Pathogenesis: Chronic biliary inflammation leads to fibrotic scarring that constricts the afflicted bile ducts. Obstruction in the biliary system results in gradual fibrosis of the liver, culminating in cirrhosis. Biliary stasis additionally facilitates infection and the production of stones.
Presentation • Typically asymptomatic in first stages, but frequently detected through high alkaline phosphatase values in patients with known ulcerative colitis (UC).
Radiology • The presence of strictures and dilations in the biliary tree observed on imaging is strongly indicative of primary sclerosing cholangitis (PSC).
Macroscopy • Initial PSC typically results in no observable macroscopic alterations. Progressive illness results in a cirrhotic liver with bile stains. Fibrotic biliary strictures may be evident in the principal bile ducts.

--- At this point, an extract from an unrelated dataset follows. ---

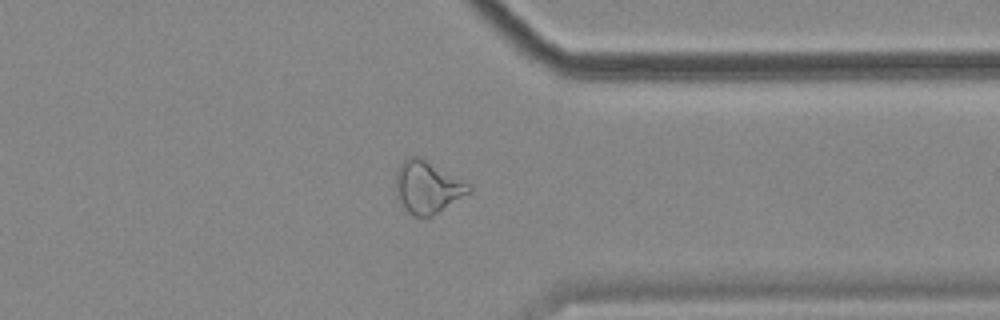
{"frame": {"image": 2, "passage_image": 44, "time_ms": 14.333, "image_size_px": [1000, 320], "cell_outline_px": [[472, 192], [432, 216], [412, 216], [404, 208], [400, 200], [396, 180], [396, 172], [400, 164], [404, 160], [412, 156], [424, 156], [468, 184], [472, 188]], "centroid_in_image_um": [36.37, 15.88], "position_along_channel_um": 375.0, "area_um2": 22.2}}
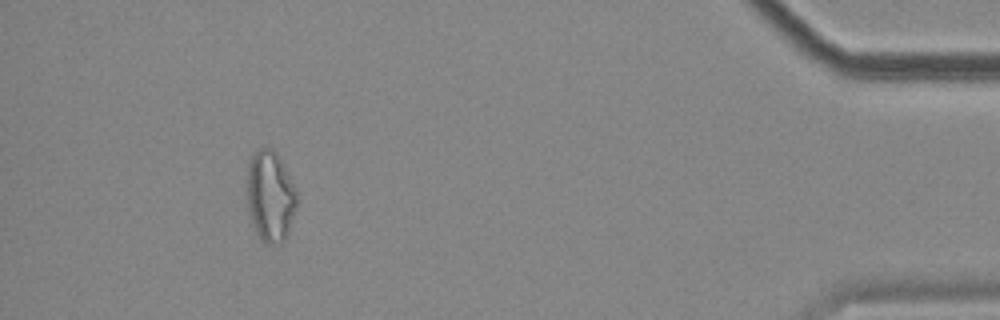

Histopathology • Explanted liver specimens exhibit fibrosis and inflammation in the major bile ducts, accompanied by thickened bile and calculi. A biliary pattern of cirrhosis is characterized by huge, uneven, jigsaw-like nodules of hepatocytes. Liver biopsy results exhibit varied features based on the biopsy location. If the biopsy is obtained from a region not impacted by the underlying disease, however distal to a significant duct stricture, the liver exhibits characteristics of duct obstruction (i.e., portal edema accompanied by bile ductule growth). If the biopsy is obtained from a region impacted by PSC, medium-sized bile ducts have periductal edema and concentric fibrosis, while small bile ducts are frequently entirely absent.
Prognosis: Progressive hepatic illness ultimately resulting in cirrhosis. Two patients are at elevated risk for bile duct cancer, which occurs in around 20% of cases and is associated with a dismal prognosis.